Streit über Auskunftsanspruch – der nicht gesetzlich normiert ist
Zuletzt hätte ein neues Presseauskunftsgesetz etwa im Sommer 2018 zum Einsatz kommen können. Ein Journalist der Bild-Zeitung klagte auf Akteneinsicht zum Nazi-Verbrecher Alois Brunner, das Bundesamt für Verfassungsschutz (BfV) hatte sich zuvor geweigert, die Akte zu öffnen. Das OVG Münster gab beiden Parteien ein bisschen Recht. Der Verfassungsschutz müsse über Unterlagen, die älter als 30 Jahre sind, neu entscheiden. Alles, was nach Juli 1988 zur Akte hinzugefügt worden sei, dürfe er dagegen unter Verschluss halten. Der Verfassungsschutz hat Revision beim BVerwG eingelegt. Auch in diesem Fall wird über Details eines Auskunftsanspruchs und die Gründe seiner Verweigerung gestritten, die nicht gesetzlich im Presserecht normiert sind.

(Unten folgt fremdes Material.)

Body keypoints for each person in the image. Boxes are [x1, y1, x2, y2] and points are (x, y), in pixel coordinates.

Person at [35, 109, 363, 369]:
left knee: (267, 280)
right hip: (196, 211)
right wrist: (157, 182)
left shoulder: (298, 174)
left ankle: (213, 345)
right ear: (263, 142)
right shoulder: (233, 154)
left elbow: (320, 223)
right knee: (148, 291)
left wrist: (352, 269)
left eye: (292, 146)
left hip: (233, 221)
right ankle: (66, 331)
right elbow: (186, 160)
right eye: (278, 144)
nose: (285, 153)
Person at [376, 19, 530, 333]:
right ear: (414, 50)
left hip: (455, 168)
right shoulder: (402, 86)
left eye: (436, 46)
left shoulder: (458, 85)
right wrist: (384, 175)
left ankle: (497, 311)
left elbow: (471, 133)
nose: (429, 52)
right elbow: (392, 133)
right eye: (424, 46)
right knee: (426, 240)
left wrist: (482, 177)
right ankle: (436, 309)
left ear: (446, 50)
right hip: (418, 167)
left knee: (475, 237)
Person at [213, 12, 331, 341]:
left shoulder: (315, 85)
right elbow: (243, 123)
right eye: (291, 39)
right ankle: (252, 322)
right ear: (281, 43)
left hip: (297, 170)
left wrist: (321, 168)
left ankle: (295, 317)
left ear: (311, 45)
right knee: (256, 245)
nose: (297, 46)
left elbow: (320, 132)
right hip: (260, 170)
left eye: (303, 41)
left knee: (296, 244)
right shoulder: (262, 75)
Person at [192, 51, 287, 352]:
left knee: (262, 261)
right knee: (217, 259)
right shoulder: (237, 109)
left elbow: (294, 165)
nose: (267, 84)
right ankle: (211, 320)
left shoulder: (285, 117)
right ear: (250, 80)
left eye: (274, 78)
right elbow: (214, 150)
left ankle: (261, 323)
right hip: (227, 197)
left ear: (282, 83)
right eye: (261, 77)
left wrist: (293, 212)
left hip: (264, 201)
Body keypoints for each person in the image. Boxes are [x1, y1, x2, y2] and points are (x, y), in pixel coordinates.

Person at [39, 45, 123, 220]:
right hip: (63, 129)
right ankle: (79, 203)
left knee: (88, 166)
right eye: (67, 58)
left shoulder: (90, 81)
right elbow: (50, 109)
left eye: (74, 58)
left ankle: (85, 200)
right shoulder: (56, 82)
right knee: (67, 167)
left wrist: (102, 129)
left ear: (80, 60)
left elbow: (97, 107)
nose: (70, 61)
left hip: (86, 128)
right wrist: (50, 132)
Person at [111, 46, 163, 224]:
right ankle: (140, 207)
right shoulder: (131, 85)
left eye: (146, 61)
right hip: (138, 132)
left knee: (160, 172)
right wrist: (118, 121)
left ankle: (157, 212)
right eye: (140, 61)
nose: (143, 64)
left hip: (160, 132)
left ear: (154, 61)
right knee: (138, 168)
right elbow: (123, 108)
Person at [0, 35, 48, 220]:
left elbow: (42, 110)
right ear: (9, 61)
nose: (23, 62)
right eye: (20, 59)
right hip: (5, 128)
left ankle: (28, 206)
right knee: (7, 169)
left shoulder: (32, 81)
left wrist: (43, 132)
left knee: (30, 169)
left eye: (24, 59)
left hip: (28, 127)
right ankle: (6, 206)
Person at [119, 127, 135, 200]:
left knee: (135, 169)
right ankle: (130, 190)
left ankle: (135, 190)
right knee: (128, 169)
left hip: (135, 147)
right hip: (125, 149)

In einem anderen Verfahren vor dem BVerwG forderte der BND im September 2018, vom verfassungsrechtlichen Presse-Auskunftsanspruch freigestellt zu werden, und zwar "solange der Gesetzgeber noch nicht aktiv geworden ist", wie der Tagesspiegel aus einem Gerichtsschreiben zitiert.
"Die zuletzt geäußerte Forderung des Bundesnachrichtendienstes, sich quasi mit einer Bereichsausnahme gegen Presseauskünfte zu wappnen, zeigt einmal mehr, wie Auskunftsrechte der Presse in den letzten Jahren stetig beschnitten werden", so die Grünen-Abgeordnete Rößner. "Die Bundesregierung schaut tatenlos zu, obwohl sie sich im Koalitionsvertrag zur Stärkung der Auskunftsrechte von Medien bekannt hat."
Eigene Pläne bei der SPD in Beratung
Wie realistisch ist es, dass FDP und Grüne mit ihren Forderungen durchkommen? Im Koalitionsvertrag haben sich auch die Regierungsparteien, wenn auch mit knappen und etwas wolkigen Worten, zur Stärkung von presserechtlichen Auskunftsrechten bekannt. Der medienpolitische Sprecher der SPD-Fraktion, Martin Rabanus, teilte lediglich mit, dass man sich im internen Beratungsprozess befinde. Auf die Unterstützung von SPD bzw. CDU/CSU im Bundestag wird es am Ende entscheidend ankommen, wenn ein neues Presseauskunftsgesetz verabschiedet werden soll.
Anm. d. Red.: Zunächst war hier auch noch Bayern erwähnt, das Landespressegesetz dort ist nach seiner Formulierung gerade ein Beispiel für eine eng gefasste Regelung. Geändert am 28.11.2018, 16.58 Uhr.